### Estratto:
Se i rappresentanti del « socialismo utopistico » ritenevano possibile l’attuazione
pacifica dei loro piani di riforma sociale, L. A. Blanqui, influenzato dal
neobabuvismo, fu invece il sostenitore più deciso della violenza rivoluzionaria per
la trasformazione della società in senso socialista, che egli voleva affrettare con
l’azione di un piccolo partito di rivoluzionari « di professione », che conquistato il
potere avrebbe esercitato una dittatura educatrice delle classi popolari per instaurare
il nuovo ordine sociale.

### Dati forniti:

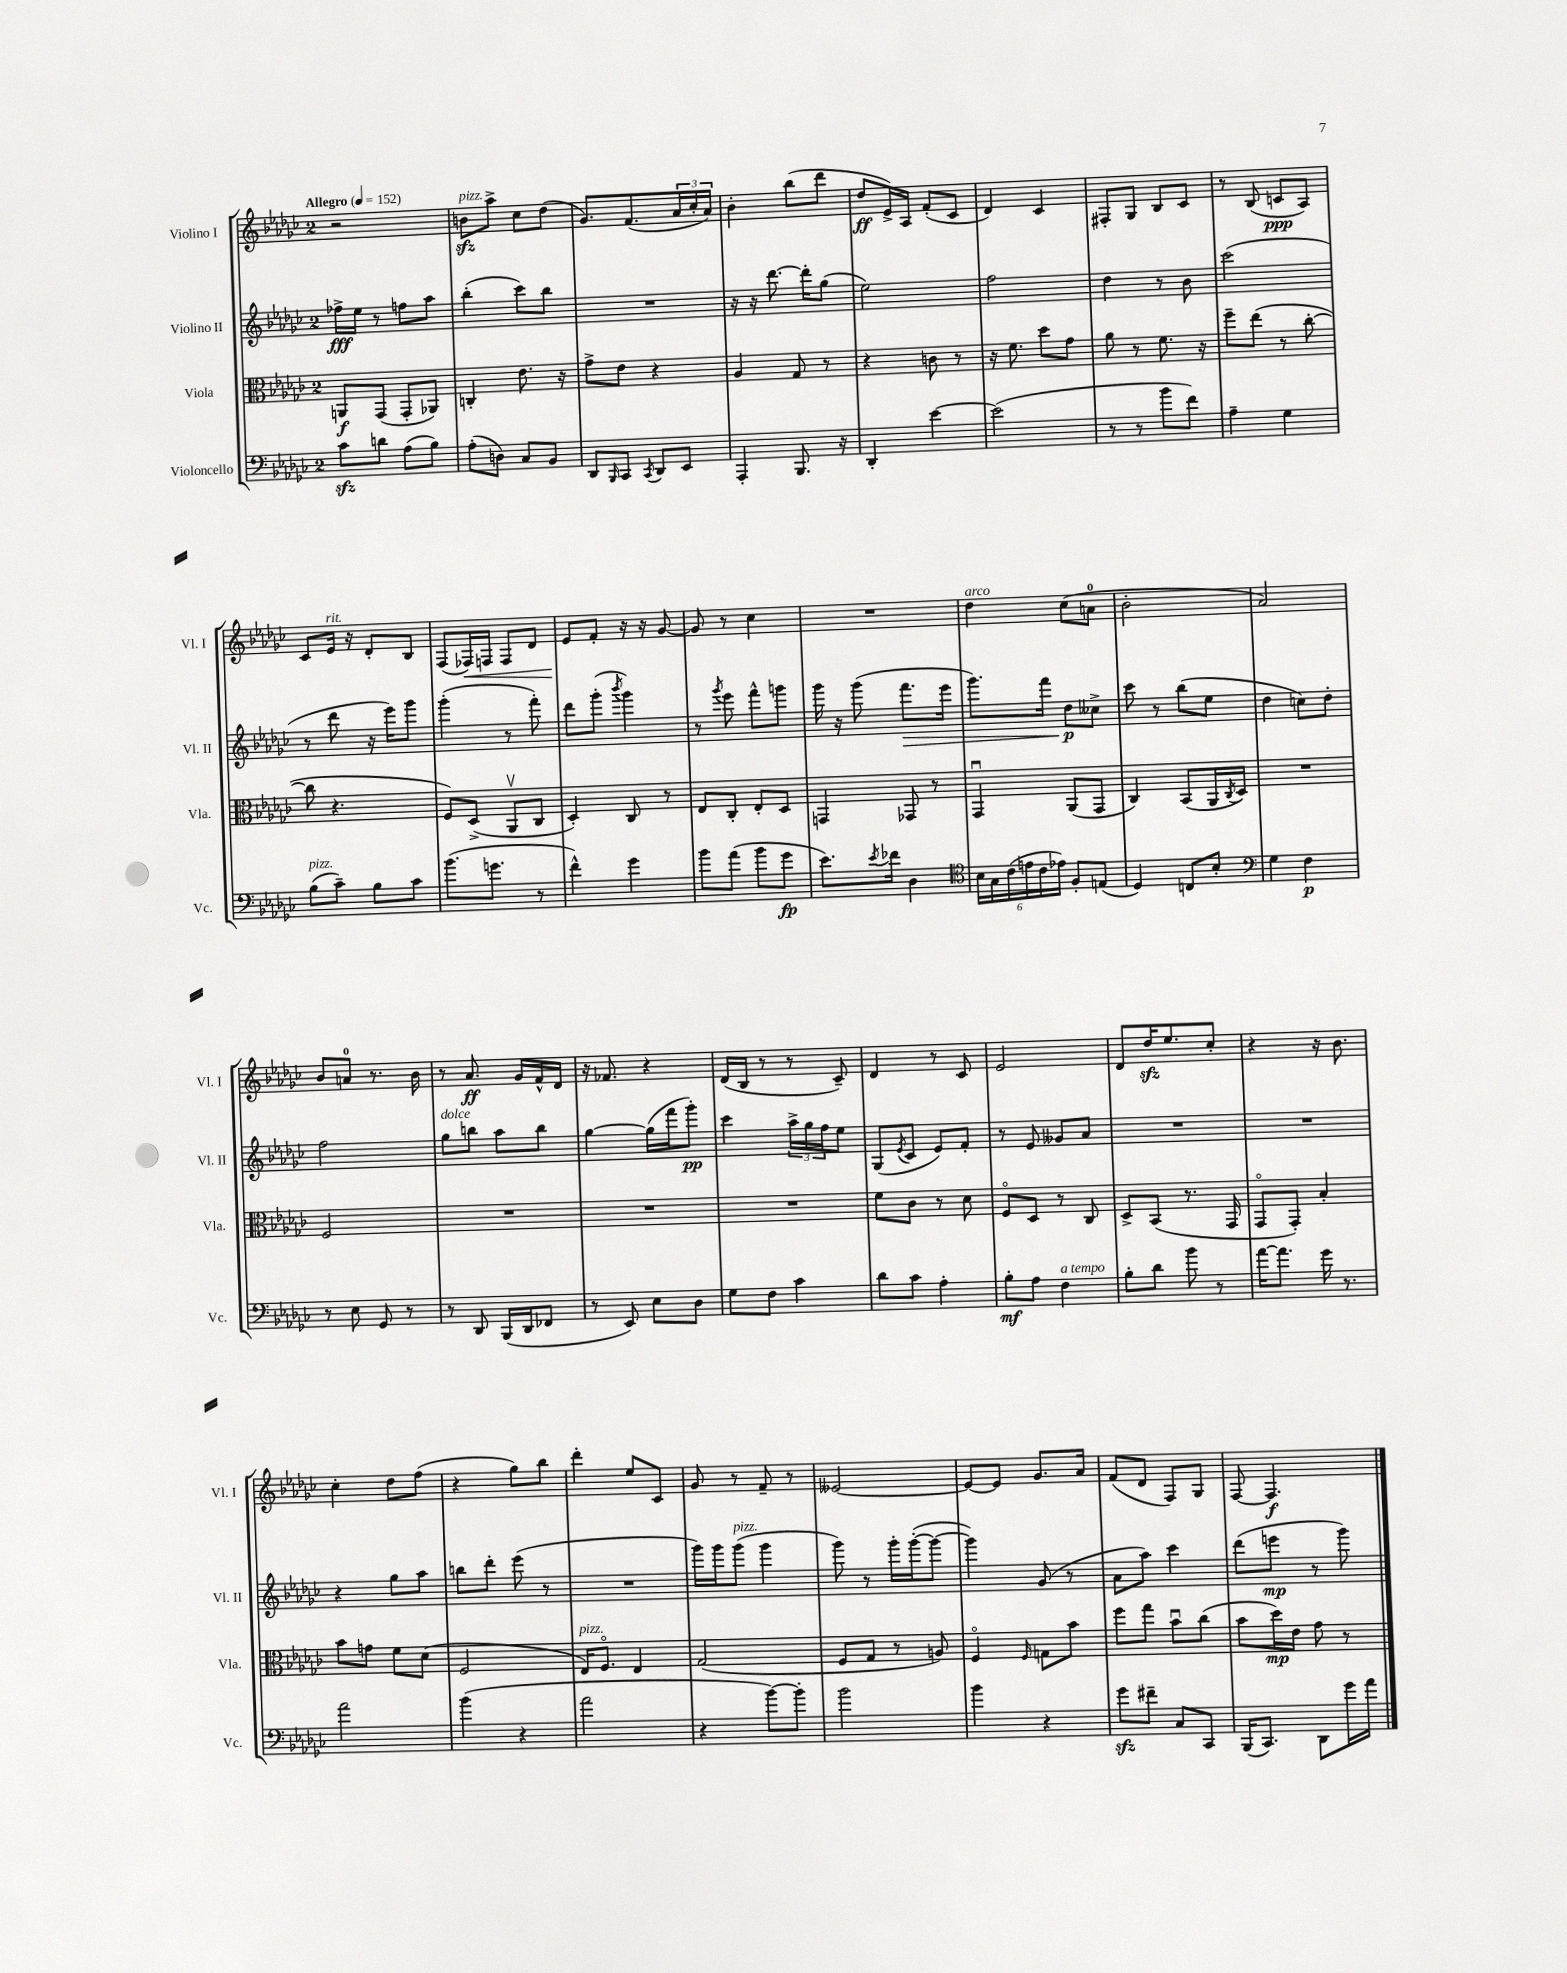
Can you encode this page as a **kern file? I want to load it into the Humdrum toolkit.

### Consegna 1:
Secondo l'estratto su Blanqui, che cosa avrebbe fatto il piccolo partito di rivoluzionari «di professione»? Elenca le sue azioni.
### Consegna 2:
Riprendi l'estratto su Blanqui e la violenza rivoluzionaria e proseguilo dopo la sua ultima frase.
Per questo lavoro l'elenco non serve.

### Risposta attesa 1:
- conquistare il potere
- esercitare una dittatura educatrice delle classi popolari
- instaurare il nuovo ordine sociale

### Risposta attesa 2:
Propugnò viceversa un socialismo democratico, da attuare per mezzo del suffragio
universale, L. Blanc: assertore dell’« associazione », egli affidava allo Stato il
compito di stimolare (con la concessione del capitale iniziale e di prestiti) la
creazione di ateliers sociaux (cantieri sociali) nei quali, abolito il profitto, si
sarebbe avuta una tendenziale uguaglianza delle retribuzioni e che, data la loro
superiorità economico-produttiva, avrebbero finito con l’attrarre nel nuovo sistema
anche le residue aziende private. Blanc pensava però che nel periodo iniziale
d’avvio la gestione dell’economia dovesse essere lasciata all’iniziativa autonoma
delle associazioni dei lavoratori; e in questo quadro, in cui sarebbe stato realizzato il
« diritto al lavoro » insieme con la piena uguaglianza economica e sociale, lo Stato
si sarebbe trasformato in uno strumento democratico al servizio della classe operaia.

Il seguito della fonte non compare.